**WHAT YOU ARE ASKED TO DO**. Starting at the top of the records below and ending with the line that contains "left back paw: (233, 166)", print each line exactly as written, skipping the pictures.

>>>>

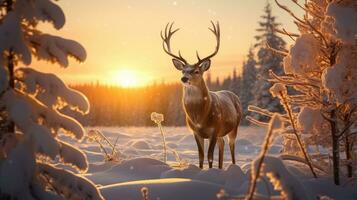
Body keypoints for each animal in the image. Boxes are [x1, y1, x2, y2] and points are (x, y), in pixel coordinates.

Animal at [161, 21, 242, 169]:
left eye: (196, 71)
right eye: (183, 71)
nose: (184, 79)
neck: (200, 118)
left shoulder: (214, 129)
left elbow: (210, 156)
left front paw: (210, 172)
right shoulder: (196, 132)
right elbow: (201, 156)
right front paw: (201, 170)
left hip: (235, 126)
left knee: (232, 146)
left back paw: (233, 166)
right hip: (222, 132)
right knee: (222, 145)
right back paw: (220, 167)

<<<<

**SOLUTION TO THE PROBLEM**.
Body keypoints for each animal in the image. Boxes are [x1, y1, x2, y2] and points are (x, y), in pixel coordinates.

Animal at [161, 21, 242, 169]:
left eye: (196, 71)
right eye: (183, 71)
nose: (184, 79)
neck: (200, 118)
left shoulder: (214, 129)
left elbow: (210, 156)
left front paw: (210, 172)
right shoulder: (196, 132)
right elbow: (201, 156)
right front paw: (201, 170)
left hip: (235, 126)
left knee: (232, 146)
left back paw: (233, 166)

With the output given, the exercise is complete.